(Collected data)
-=-=-=-=-

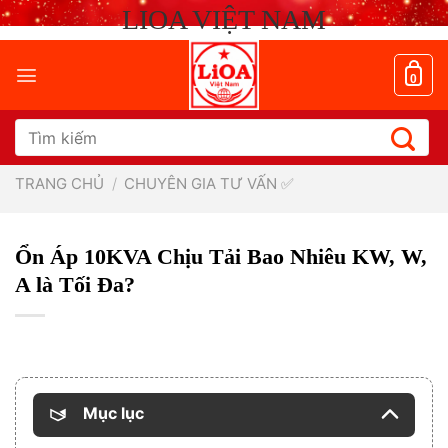
Chuyển
LIOA VIỆT NAM
đến
nội
dung
0
Tìm
kiếm:
TRANG CHỦ
/
CHUYÊN GIA TƯ VẤN ✅
Ổn Áp 10KVA Chịu Tải Bao Nhiêu KW, W,
A là Tối Đa?
Mục lục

-=-=-=-=-

[Task goal] Quote word for word the text read from each of the rows above, line by line, omitting the pictures.

[Response box]
Chuyển
LIOA VIỆT NAM
đến
nội
dung
0
Tìm
kiếm:
TRANG CHỦ
/
CHUYÊN GIA TƯ VẤN ✅
Ổn Áp 10KVA Chịu Tải Bao Nhiêu KW, W,
A là Tối Đa?
Mục lục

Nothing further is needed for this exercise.